Assignment: Copy every entry exactly as given, minus the images.
--*--
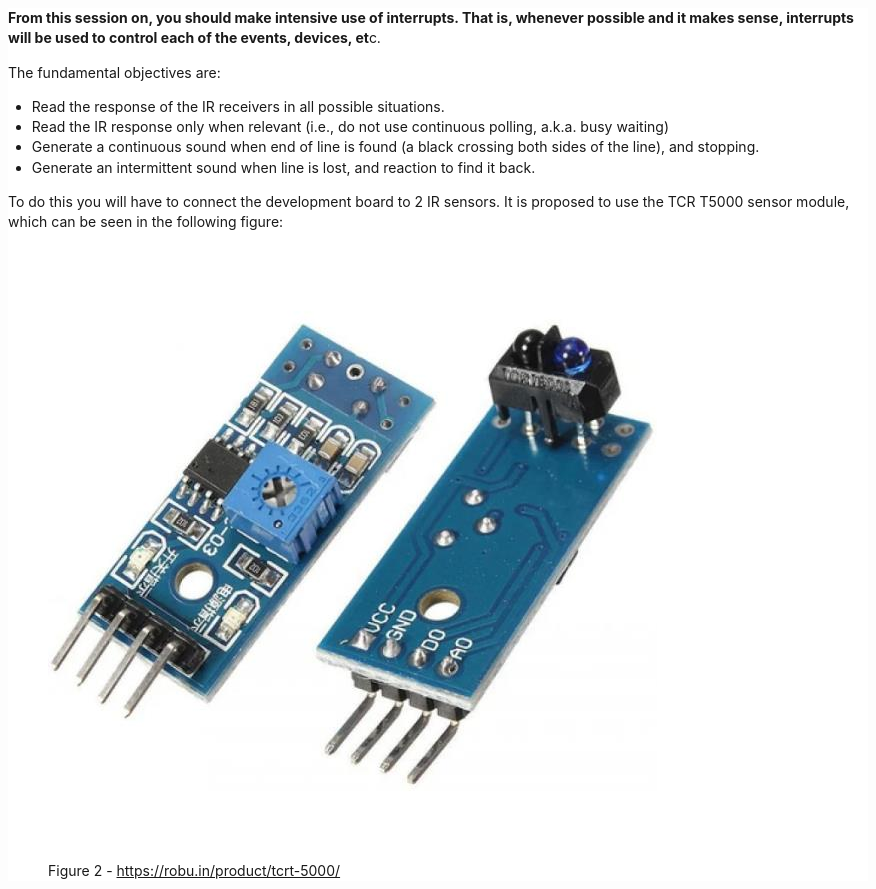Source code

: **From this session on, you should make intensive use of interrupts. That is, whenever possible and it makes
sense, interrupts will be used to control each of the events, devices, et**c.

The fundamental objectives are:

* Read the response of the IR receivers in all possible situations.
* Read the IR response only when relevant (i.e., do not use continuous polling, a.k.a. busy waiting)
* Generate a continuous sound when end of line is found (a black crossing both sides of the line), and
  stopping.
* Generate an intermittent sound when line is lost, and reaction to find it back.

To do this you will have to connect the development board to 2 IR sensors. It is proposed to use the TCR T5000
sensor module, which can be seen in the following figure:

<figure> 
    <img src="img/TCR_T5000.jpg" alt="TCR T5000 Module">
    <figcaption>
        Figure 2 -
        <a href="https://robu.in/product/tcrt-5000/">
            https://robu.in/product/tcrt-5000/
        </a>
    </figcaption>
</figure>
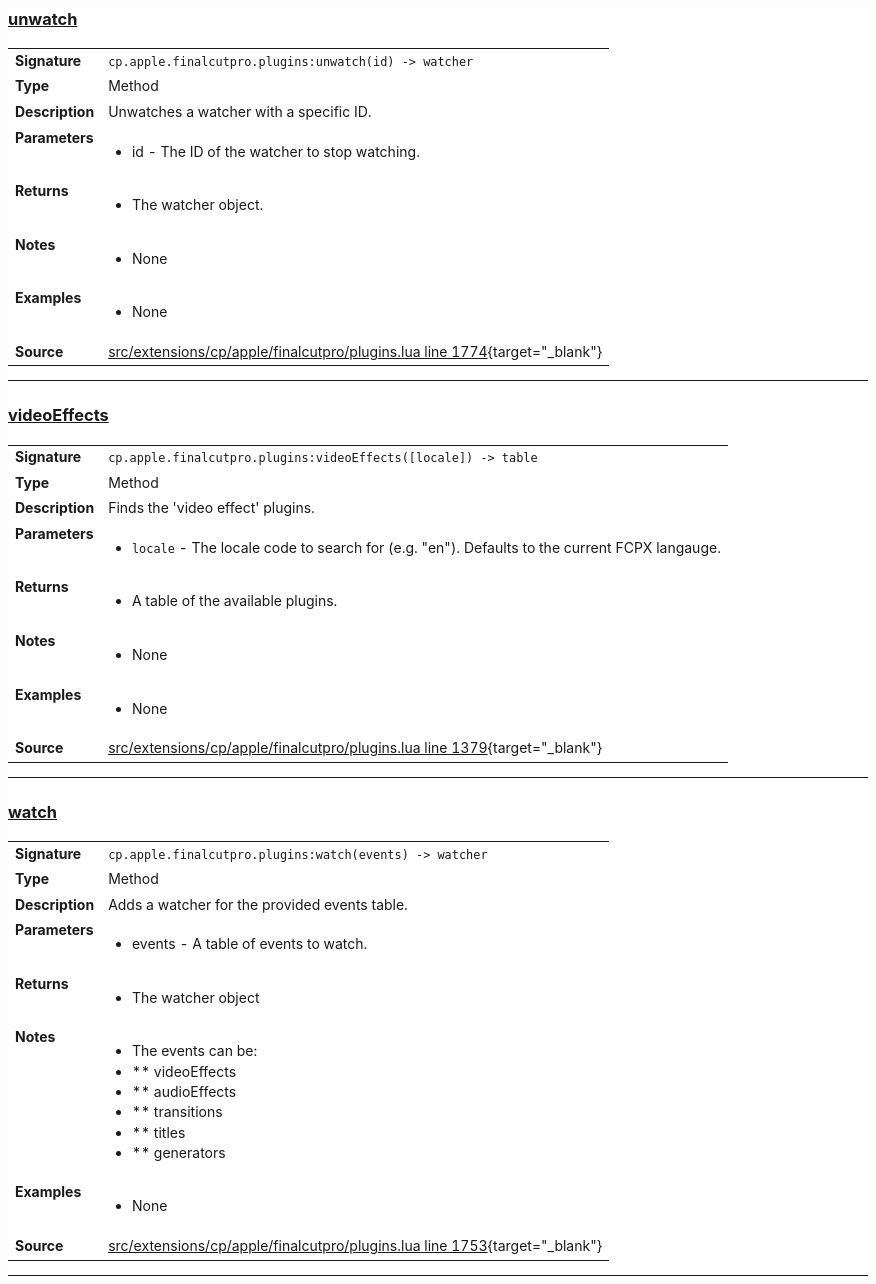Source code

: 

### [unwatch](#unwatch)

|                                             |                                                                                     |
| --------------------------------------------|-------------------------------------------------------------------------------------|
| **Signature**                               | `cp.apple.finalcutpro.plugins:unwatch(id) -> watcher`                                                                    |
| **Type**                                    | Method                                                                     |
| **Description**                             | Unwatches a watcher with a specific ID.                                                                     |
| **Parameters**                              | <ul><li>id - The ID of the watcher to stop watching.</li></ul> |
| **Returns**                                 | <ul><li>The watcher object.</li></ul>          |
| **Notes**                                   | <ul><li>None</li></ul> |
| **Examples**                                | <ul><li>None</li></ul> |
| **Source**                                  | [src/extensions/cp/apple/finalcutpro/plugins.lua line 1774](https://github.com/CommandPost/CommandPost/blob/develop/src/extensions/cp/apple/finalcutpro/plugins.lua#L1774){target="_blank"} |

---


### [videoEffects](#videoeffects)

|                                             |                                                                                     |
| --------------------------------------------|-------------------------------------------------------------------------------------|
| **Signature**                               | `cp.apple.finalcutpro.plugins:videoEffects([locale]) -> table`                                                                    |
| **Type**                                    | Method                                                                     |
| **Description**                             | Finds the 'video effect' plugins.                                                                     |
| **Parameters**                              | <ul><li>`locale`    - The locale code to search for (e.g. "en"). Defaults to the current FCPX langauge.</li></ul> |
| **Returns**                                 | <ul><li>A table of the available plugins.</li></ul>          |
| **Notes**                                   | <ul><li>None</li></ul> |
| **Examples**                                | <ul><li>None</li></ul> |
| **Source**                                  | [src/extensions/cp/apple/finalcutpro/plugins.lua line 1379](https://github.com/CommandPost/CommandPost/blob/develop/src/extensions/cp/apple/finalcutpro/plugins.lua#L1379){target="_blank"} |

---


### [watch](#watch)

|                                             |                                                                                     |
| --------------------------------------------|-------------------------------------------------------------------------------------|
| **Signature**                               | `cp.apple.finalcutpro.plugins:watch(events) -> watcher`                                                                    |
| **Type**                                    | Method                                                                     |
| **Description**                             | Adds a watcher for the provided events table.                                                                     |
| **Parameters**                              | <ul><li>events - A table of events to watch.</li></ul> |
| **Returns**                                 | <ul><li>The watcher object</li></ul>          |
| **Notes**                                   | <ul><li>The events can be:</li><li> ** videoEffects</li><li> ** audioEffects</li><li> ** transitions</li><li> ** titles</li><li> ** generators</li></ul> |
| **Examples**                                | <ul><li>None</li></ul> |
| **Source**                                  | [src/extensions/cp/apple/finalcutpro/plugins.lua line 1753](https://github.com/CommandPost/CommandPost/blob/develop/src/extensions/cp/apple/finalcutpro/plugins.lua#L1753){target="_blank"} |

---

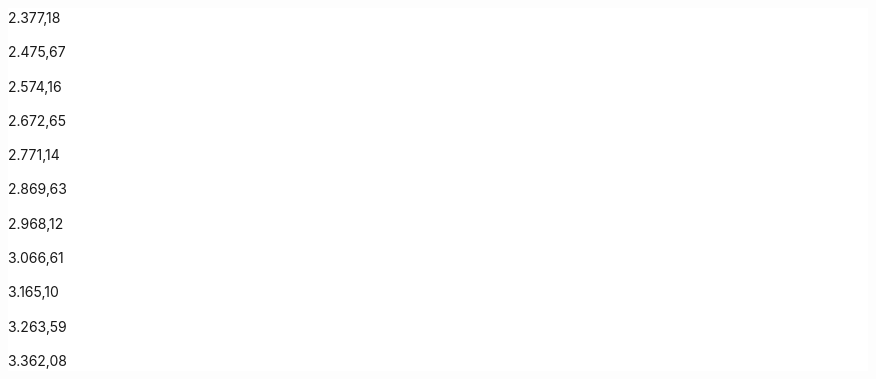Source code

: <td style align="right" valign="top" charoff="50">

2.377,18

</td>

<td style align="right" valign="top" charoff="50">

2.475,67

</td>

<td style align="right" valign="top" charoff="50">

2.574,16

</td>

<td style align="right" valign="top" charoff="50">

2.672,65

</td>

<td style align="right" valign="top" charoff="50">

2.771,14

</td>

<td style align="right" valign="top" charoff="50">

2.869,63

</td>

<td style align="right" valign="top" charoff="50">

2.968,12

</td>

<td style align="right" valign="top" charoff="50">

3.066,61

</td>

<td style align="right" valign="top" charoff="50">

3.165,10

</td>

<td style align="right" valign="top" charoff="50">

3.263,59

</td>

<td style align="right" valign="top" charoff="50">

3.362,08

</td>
--*--
Response to this exercise:
Source code

: **From this session on, you should make intensive use of interrupts. That is, whenever possible and it makes
sense, interrupts will be used to control each of the events, devices, et**c.

The fundamental objectives are:

* Read the response of the IR receivers in all possible situations.
* Read the IR response only when relevant (i.e., do not use continuous polling, a.k.a. busy waiting)
* Generate a continuous sound when end of line is found (a black crossing both sides of the line), and
  stopping.
* Generate an intermittent sound when line is lost, and reaction to find it back.

To do this you will have to connect the development board to 2 IR sensors. It is proposed to use the TCR T5000
sensor module, which can be seen in the following figure:

<figure> 
    <img src="img/TCR_T5000.jpg" alt="TCR T5000 Module">
    <figcaption>
        Figure 2 -
        <a href="https://robu.in/product/tcrt-5000/">
            https://robu.in/product/tcrt-5000/
        </a>
    </figcaption>
</figure>
Source code

: 

### [unwatch](#unwatch)

|                                             |                                                                                     |
| --------------------------------------------|-------------------------------------------------------------------------------------|
| **Signature**                               | `cp.apple.finalcutpro.plugins:unwatch(id) -> watcher`                                                                    |
| **Type**                                    | Method                                                                     |
| **Description**                             | Unwatches a watcher with a specific ID.                                                                     |
| **Parameters**                              | <ul><li>id - The ID of the watcher to stop watching.</li></ul> |
| **Returns**                                 | <ul><li>The watcher object.</li></ul>          |
| **Notes**                                   | <ul><li>None</li></ul> |
| **Examples**                                | <ul><li>None</li></ul> |
| **Source**                                  | [src/extensions/cp/apple/finalcutpro/plugins.lua line 1774](https://github.com/CommandPost/CommandPost/blob/develop/src/extensions/cp/apple/finalcutpro/plugins.lua#L1774){target="_blank"} |

---


### [videoEffects](#videoeffects)

|                                             |                                                                                     |
| --------------------------------------------|-------------------------------------------------------------------------------------|
| **Signature**                               | `cp.apple.finalcutpro.plugins:videoEffects([locale]) -> table`                                                                    |
| **Type**                                    | Method                                                                     |
| **Description**                             | Finds the 'video effect' plugins.                                                                     |
| **Parameters**                              | <ul><li>`locale`    - The locale code to search for (e.g. "en"). Defaults to the current FCPX langauge.</li></ul> |
| **Returns**                                 | <ul><li>A table of the available plugins.</li></ul>          |
| **Notes**                                   | <ul><li>None</li></ul> |
| **Examples**                                | <ul><li>None</li></ul> |
| **Source**                                  | [src/extensions/cp/apple/finalcutpro/plugins.lua line 1379](https://github.com/CommandPost/CommandPost/blob/develop/src/extensions/cp/apple/finalcutpro/plugins.lua#L1379){target="_blank"} |

---


### [watch](#watch)

|                                             |                                                                                     |
| --------------------------------------------|-------------------------------------------------------------------------------------|
| **Signature**                               | `cp.apple.finalcutpro.plugins:watch(events) -> watcher`                                                                    |
| **Type**                                    | Method                                                                     |
| **Description**                             | Adds a watcher for the provided events table.                                                                     |
| **Parameters**                              | <ul><li>events - A table of events to watch.</li></ul> |
| **Returns**                                 | <ul><li>The watcher object</li></ul>          |
| **Notes**                                   | <ul><li>The events can be:</li><li> ** videoEffects</li><li> ** audioEffects</li><li> ** transitions</li><li> ** titles</li><li> ** generators</li></ul> |
| **Examples**                                | <ul><li>None</li></ul> |
| **Source**                                  | [src/extensions/cp/apple/finalcutpro/plugins.lua line 1753](https://github.com/CommandPost/CommandPost/blob/develop/src/extensions/cp/apple/finalcutpro/plugins.lua#L1753){target="_blank"} |

---

Source code

: <td style align="right" valign="top" charoff="50">

2.377,18

</td>

<td style align="right" valign="top" charoff="50">

2.475,67

</td>

<td style align="right" valign="top" charoff="50">

2.574,16

</td>

<td style align="right" valign="top" charoff="50">

2.672,65

</td>

<td style align="right" valign="top" charoff="50">

2.771,14

</td>

<td style align="right" valign="top" charoff="50">

2.869,63

</td>

<td style align="right" valign="top" charoff="50">

2.968,12

</td>

<td style align="right" valign="top" charoff="50">

3.066,61

</td>

<td style align="right" valign="top" charoff="50">

3.165,10

</td>

<td style align="right" valign="top" charoff="50">

3.263,59

</td>

<td style align="right" valign="top" charoff="50">

3.362,08

</td>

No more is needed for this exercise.